[TASK INSTRUCTIONS] Your job is to copy all the entries precisely as they stand.

Stored data entries
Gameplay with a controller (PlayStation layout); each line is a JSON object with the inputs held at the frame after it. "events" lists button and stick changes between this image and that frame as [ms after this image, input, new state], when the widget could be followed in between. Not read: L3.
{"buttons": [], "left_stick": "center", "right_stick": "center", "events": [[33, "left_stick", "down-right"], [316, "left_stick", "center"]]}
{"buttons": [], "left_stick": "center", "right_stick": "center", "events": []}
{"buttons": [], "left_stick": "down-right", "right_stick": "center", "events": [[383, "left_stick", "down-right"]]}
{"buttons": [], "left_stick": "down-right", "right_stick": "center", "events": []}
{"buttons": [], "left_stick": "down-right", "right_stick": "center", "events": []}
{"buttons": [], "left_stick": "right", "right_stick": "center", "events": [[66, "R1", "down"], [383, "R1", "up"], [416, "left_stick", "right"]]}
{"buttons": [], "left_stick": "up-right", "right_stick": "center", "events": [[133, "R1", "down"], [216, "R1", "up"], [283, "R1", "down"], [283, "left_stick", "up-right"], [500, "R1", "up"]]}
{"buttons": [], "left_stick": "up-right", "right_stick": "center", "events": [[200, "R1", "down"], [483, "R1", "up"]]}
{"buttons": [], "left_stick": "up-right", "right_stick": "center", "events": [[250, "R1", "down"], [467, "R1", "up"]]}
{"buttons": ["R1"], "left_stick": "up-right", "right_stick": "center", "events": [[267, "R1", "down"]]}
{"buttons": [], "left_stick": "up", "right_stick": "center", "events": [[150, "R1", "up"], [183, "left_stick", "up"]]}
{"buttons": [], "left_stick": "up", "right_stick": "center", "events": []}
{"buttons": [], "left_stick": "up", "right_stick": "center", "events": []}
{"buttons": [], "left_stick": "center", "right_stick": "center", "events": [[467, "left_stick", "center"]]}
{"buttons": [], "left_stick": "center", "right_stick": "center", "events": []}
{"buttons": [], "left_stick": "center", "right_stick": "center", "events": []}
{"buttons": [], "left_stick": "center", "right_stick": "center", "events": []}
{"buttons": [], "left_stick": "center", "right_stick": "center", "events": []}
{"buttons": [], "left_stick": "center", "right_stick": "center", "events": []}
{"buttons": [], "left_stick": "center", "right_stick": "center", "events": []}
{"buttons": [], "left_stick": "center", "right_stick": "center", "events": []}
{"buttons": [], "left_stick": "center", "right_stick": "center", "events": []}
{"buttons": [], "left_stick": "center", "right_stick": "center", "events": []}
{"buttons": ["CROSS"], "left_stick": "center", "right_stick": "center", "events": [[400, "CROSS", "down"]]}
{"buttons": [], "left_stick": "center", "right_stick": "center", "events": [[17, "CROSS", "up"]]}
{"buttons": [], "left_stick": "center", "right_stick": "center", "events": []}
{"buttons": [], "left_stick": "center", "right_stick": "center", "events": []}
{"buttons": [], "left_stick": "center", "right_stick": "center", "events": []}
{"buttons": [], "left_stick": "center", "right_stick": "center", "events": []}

[SOLUTION FOR THIS EXERCISE]
Gameplay with a controller (PlayStation layout); each line is a JSON object with the inputs held at the frame after it. "events" lists button and stick changes between this image and that frame as [ms after this image, input, new state], when the widget could be followed in between. Not read: L3.
{"buttons": [], "left_stick": "center", "right_stick": "center", "events": [[33, "left_stick", "down-right"], [316, "left_stick", "center"]]}
{"buttons": [], "left_stick": "center", "right_stick": "center", "events": []}
{"buttons": [], "left_stick": "down-right", "right_stick": "center", "events": [[383, "left_stick", "down-right"]]}
{"buttons": [], "left_stick": "down-right", "right_stick": "center", "events": []}
{"buttons": [], "left_stick": "down-right", "right_stick": "center", "events": []}
{"buttons": [], "left_stick": "right", "right_stick": "center", "events": [[66, "R1", "down"], [383, "R1", "up"], [416, "left_stick", "right"]]}
{"buttons": [], "left_stick": "up-right", "right_stick": "center", "events": [[133, "R1", "down"], [216, "R1", "up"], [283, "R1", "down"], [283, "left_stick", "up-right"], [500, "R1", "up"]]}
{"buttons": [], "left_stick": "up-right", "right_stick": "center", "events": [[200, "R1", "down"], [483, "R1", "up"]]}
{"buttons": [], "left_stick": "up-right", "right_stick": "center", "events": [[250, "R1", "down"], [467, "R1", "up"]]}
{"buttons": ["R1"], "left_stick": "up-right", "right_stick": "center", "events": [[267, "R1", "down"]]}
{"buttons": [], "left_stick": "up", "right_stick": "center", "events": [[150, "R1", "up"], [183, "left_stick", "up"]]}
{"buttons": [], "left_stick": "up", "right_stick": "center", "events": []}
{"buttons": [], "left_stick": "up", "right_stick": "center", "events": []}
{"buttons": [], "left_stick": "center", "right_stick": "center", "events": [[467, "left_stick", "center"]]}
{"buttons": [], "left_stick": "center", "right_stick": "center", "events": []}
{"buttons": [], "left_stick": "center", "right_stick": "center", "events": []}
{"buttons": [], "left_stick": "center", "right_stick": "center", "events": []}
{"buttons": [], "left_stick": "center", "right_stick": "center", "events": []}
{"buttons": [], "left_stick": "center", "right_stick": "center", "events": []}
{"buttons": [], "left_stick": "center", "right_stick": "center", "events": []}
{"buttons": [], "left_stick": "center", "right_stick": "center", "events": []}
{"buttons": [], "left_stick": "center", "right_stick": "center", "events": []}
{"buttons": [], "left_stick": "center", "right_stick": "center", "events": []}
{"buttons": ["CROSS"], "left_stick": "center", "right_stick": "center", "events": [[400, "CROSS", "down"]]}
{"buttons": [], "left_stick": "center", "right_stick": "center", "events": [[17, "CROSS", "up"]]}
{"buttons": [], "left_stick": "center", "right_stick": "center", "events": []}
{"buttons": [], "left_stick": "center", "right_stick": "center", "events": []}
{"buttons": [], "left_stick": "center", "right_stick": "center", "events": []}
{"buttons": [], "left_stick": "center", "right_stick": "center", "events": []}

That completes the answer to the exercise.